Calvo ordered the clergymen to go back or else they too would be killed, and the monks retreated. The killing went on until the mob was too exhausted to kill more.

When Calvo and his men woke up the next morning, Calvo showed his followers a fabricated letter by a Frenchman confessing of a plot to take over the city. The mob was convinced and decided that they would finish off the rest of the French population in the city. After killing 150 French civilians caught hiding inside the citadel, the rioters went to the streets knocking on doors, forcing anybody they thought was French to confess their sins and then killing them. A group of rioters entered the headquarters of the Supreme Junta holding five Frenchmen as hostages. The hostage-takers demanded that the Junta give the rioters an order to execute the hostages, the intention being that if the Junta did so the massacre would be legitimised, and if they were refused the Valencian population would view their leaders with distrust for refusing to kill the enemy. The Count of Cervelló responded that "You have killed many Frenchmen without an order, and none can now be necessary." The rioters reacted by murdering their hostages and leaving their bodies on the doorsteps. One of the rioters attacked Peter Carey Tupper thinking that he was French, but was stopped by another rioter who realized that the consul was from Britain.
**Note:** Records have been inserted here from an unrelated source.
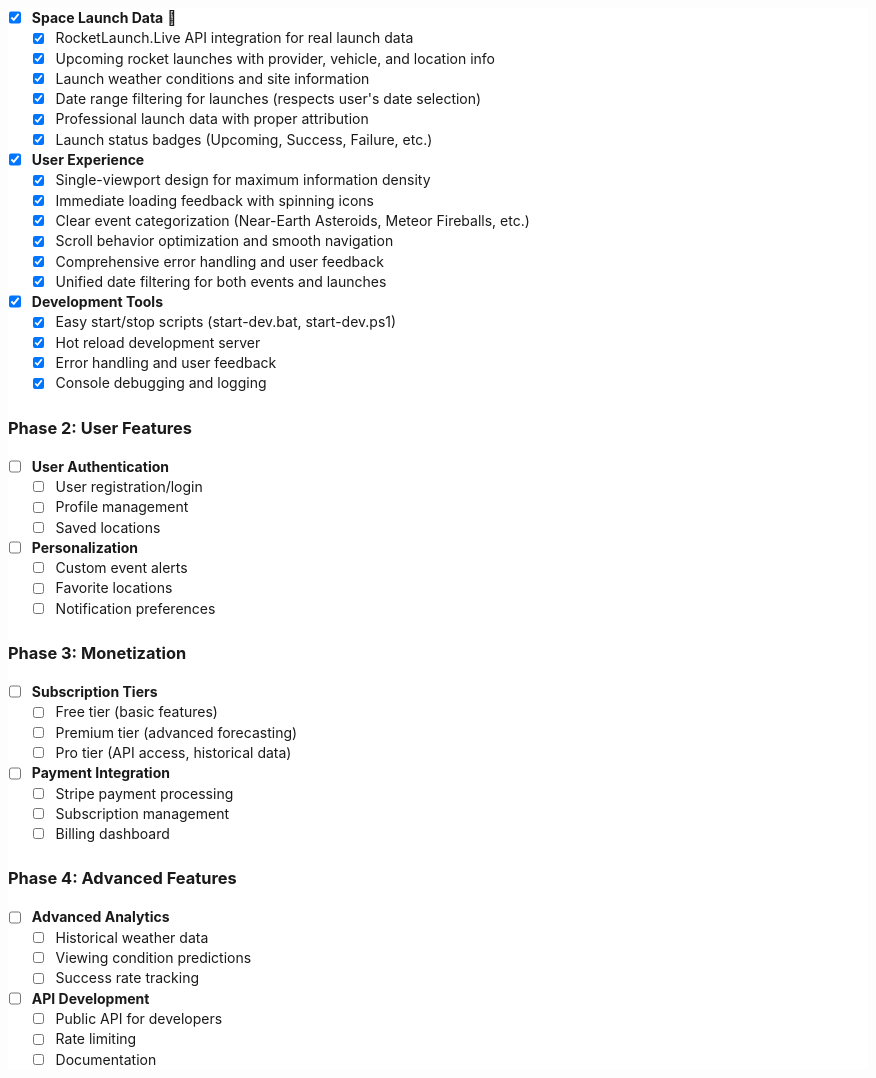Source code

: - [x] **Space Launch Data** 🚀
  - [x] RocketLaunch.Live API integration for real launch data
  - [x] Upcoming rocket launches with provider, vehicle, and location info
  - [x] Launch weather conditions and site information
  - [x] Date range filtering for launches (respects user's date selection)
  - [x] Professional launch data with proper attribution
  - [x] Launch status badges (Upcoming, Success, Failure, etc.)

- [x] **User Experience**
  - [x] Single-viewport design for maximum information density
  - [x] Immediate loading feedback with spinning icons
  - [x] Clear event categorization (Near-Earth Asteroids, Meteor Fireballs, etc.)
  - [x] Scroll behavior optimization and smooth navigation
  - [x] Comprehensive error handling and user feedback
  - [x] Unified date filtering for both events and launches

- [x] **Development Tools**
  - [x] Easy start/stop scripts (start-dev.bat, start-dev.ps1)
  - [x] Hot reload development server
  - [x] Error handling and user feedback
  - [x] Console debugging and logging

### Phase 2: User Features
- [ ] **User Authentication**
  - [ ] User registration/login
  - [ ] Profile management
  - [ ] Saved locations

- [ ] **Personalization**
  - [ ] Custom event alerts
  - [ ] Favorite locations
  - [ ] Notification preferences

### Phase 3: Monetization
- [ ] **Subscription Tiers**
  - [ ] Free tier (basic features)
  - [ ] Premium tier (advanced forecasting)
  - [ ] Pro tier (API access, historical data)

- [ ] **Payment Integration**
  - [ ] Stripe payment processing
  - [ ] Subscription management
  - [ ] Billing dashboard

### Phase 4: Advanced Features
- [ ] **Advanced Analytics**
  - [ ] Historical weather data
  - [ ] Viewing condition predictions
  - [ ] Success rate tracking

- [ ] **API Development**
  - [ ] Public API for developers
  - [ ] Rate limiting
  - [ ] Documentation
The Supreme Junta recognised that Calvo was trying to lead a coup d'état against it. Calvo had already announced his intention to dismantle the Junta as well as seize control of Valencia, and reportedly planned to kill the archbishop. Franciscan friar Father Rico, a member of the Junta, proposed inviting Calvo to hold negotiations, an offer he accepted. At the end of the meeting, however, Father Rico stood up and denounced Calvo as a traitor. He was arrested and sent to Mallorca so he could not be freed by his Valencian supporters.
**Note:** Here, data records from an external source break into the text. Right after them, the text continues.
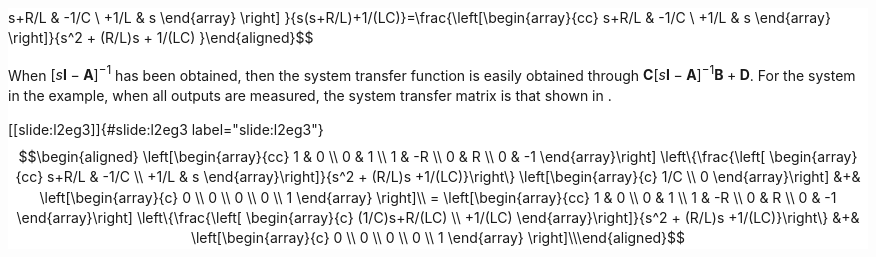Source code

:   s+R/L & -1/C \\
  +1/L & s
\end{array} \right]
}{s(s+R/L)+1/(LC)}=\frac{\left[\begin{array}{cc}
  s+R/L & -1/C \\
  +1/L & s
\end{array} \right]}{s^2 + (R/L)s + 1/(LC) }\end{aligned}$$

When $\left[s\mathbf{I}-\mathbf{A}\right]^{-1}$ has been obtained, then
the system transfer function is easily obtained through
$\mathbf{C}\left[s\mathbf{I}-\mathbf{A}\right]^{-1}\mathbf{B}+\mathbf{D}$.
For the system in the example, when all outputs are measured, the system
transfer matrix is that shown in .

[\[slide:l2eg3\]]{#slide:l2eg3 label="slide:l2eg3"} $$\begin{aligned}
\left[\begin{array}{cc}
  1 & 0 \\
  0 & 1 \\
  1 & -R \\
  0 & R \\
  0 & -1
\end{array}\right]
\left\{\frac{\left[
\begin{array}{cc}
  s+R/L & -1/C \\
 +1/L & s
\end{array}\right]}{s^2 + (R/L)s +1/(LC)}\right\}
\left[\begin{array}{c}
  1/C \\
  0
\end{array}\right]
 &+& \left[\begin{array}{c}
  0 \\
  0 \\
  0 \\
  0 \\
  1
\end{array} \right]\\
= \left[\begin{array}{cc}
  1 & 0 \\
  0 & 1 \\
  1 & -R \\
  0 & R \\
  0 & -1
\end{array}\right]
\left\{\frac{\left[
\begin{array}{c}
  (1/C)s+R/(LC)  \\
 +1/(LC)
\end{array}\right]}{s^2 + (R/L)s +1/(LC)}\right\}
 &+& \left[\begin{array}{c}
  0 \\
  0 \\
  0 \\
  0 \\
  1
\end{array} \right]\\\end{aligned}$$


[^1]: $\epsilon(t)$ is the unit step function $\epsilon(t)=0$ for
[^2]: $\epsilon(t)$ is the unit step function $\epsilon(t)=0$ for
[^3]: For a first order differential equation $$\frac{dx}{dt}=ax$$ so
The massacre lasted from 5 to 6 June, and Calvo was captured on 7 June. In total some four hundred French men, women, and children were massacred by Calvo and his followers. Excavations in 1996 found the corpses of 173 people at Santa Rita Street; the fashion they were found in indicated that they had been stripped and in some cases had their hands and feet tied before they were killed, and many had been decapitated and stabbed. The bodies had not yet been dated by 2011.

=== Imprisonment and execution ===
Baltasar Calvo was imprisoned in Palma de Mallorca. On 3 July 1808, he was declared guilty by the courts of murder and high treason against the Spanish state. He was executed using a garrote inside the Valencia Prison at 12:00. The next day his corpse was left on the Plaza de Santo Domingo, in front of the citadel with the inscription Por traidor a la Patria y mandante vil de asesinos (For the traitor to the fatherland and vile instigator of murderers). He was about forty years old.

Hundreds of rioters who had taken part in his insurrection were also executed, and the man who tried to kill Tupper reportedly had his hand nailed on a wall. Peter Carey Tupper was awarded the title of "Baron Socorro" for hiding French civilians from Calvo's followers and trying to stop the massacre.

== Legacy ==
Calvo has been denounced as a "Valencian Robespierre."

The story of Baltasar Calvo and the massacre of the French residents of Valencia has been overlooked, according to some writers, in favour of narratives portraying the Spanish cause in a less guilty light. Spanish historian Jesus Maroto de las Heras noted that the 1808 Battle of Valencia, in which Spanish forces defeated French General Moncey, is rarely noted in the context of the massacre of hundreds of unarmed French people a few weeks before. According to Las Provincias, "If the descriptions that Vicente Boix and Teodoro Llorente left about the fervent popular exaltation of the Valencians inflamed by the patriotism of Vicent Domenech in the Market are still moving, the chilling account that both Valencian historians made of that massacre of French families is also embarrassing and overwhelmed."